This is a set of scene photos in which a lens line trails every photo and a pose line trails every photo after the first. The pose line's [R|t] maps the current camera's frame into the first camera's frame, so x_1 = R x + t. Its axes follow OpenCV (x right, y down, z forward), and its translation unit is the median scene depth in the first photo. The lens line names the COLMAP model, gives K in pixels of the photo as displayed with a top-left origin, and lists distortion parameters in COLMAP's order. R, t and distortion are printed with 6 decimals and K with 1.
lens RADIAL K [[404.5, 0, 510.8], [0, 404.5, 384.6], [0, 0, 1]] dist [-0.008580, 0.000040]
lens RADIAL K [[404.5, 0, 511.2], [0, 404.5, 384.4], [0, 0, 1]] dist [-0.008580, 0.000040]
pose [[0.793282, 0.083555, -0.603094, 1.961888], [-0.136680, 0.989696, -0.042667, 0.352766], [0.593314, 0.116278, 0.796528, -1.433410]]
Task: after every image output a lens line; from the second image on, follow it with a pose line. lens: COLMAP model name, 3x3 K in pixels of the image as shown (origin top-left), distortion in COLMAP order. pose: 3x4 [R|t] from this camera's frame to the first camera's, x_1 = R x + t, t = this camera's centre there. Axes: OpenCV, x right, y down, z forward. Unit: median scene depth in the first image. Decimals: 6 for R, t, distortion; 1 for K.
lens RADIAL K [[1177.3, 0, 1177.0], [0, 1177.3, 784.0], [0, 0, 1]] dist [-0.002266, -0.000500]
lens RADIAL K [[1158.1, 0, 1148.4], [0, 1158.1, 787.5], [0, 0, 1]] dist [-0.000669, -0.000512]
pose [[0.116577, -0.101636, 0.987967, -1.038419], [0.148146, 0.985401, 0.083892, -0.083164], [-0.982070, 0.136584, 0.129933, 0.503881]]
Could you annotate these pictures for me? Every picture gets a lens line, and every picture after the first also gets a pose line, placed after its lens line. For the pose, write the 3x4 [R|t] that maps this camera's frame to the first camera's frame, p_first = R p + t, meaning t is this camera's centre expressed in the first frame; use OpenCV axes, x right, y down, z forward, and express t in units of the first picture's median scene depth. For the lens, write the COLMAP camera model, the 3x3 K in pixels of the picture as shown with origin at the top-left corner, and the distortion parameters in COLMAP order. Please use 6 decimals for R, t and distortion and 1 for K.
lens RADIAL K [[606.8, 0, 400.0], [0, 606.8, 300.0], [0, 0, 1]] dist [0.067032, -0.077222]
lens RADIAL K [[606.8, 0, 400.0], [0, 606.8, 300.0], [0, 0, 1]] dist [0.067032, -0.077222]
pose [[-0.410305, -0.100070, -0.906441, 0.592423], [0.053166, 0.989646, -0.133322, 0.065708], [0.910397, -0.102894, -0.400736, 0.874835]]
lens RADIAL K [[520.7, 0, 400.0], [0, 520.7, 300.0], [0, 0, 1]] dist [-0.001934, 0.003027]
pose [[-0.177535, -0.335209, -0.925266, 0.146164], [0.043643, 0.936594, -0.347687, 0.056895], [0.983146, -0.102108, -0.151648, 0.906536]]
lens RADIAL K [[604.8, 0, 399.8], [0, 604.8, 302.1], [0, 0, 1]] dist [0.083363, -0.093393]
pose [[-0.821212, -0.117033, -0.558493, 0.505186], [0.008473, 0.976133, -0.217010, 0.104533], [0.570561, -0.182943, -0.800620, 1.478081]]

------------------------

- _Exercise details_
Substitute "write" for "output" in the entries, starting with the line that contains "Task: after every" and going on through the line that contains "0.136584, 0.129933, 0.503881]]". Return only those lines, with everything else left unchanged.

- _Answer_
Task: after every image write a lens line; from the second image on, follow it with a pose line. lens: COLMAP model name, 3x3 K in pixels of the image as shown (origin top-left), distortion in COLMAP order. pose: 3x4 [R|t] from this camera's frame to the first camera's, x_1 = R x + t, t = this camera's centre there. Axes: OpenCV, x right, y down, z forward. Unit: median scene depth in the first image. Decimals: 6 for R, t, distortion; 1 for K.
lens RADIAL K [[1177.3, 0, 1177.0], [0, 1177.3, 784.0], [0, 0, 1]] dist [-0.002266, -0.000500]
lens RADIAL K [[1158.1, 0, 1148.4], [0, 1158.1, 787.5], [0, 0, 1]] dist [-0.000669, -0.000512]
pose [[0.116577, -0.101636, 0.987967, -1.038419], [0.148146, 0.985401, 0.083892, -0.083164], [-0.982070, 0.136584, 0.129933, 0.503881]]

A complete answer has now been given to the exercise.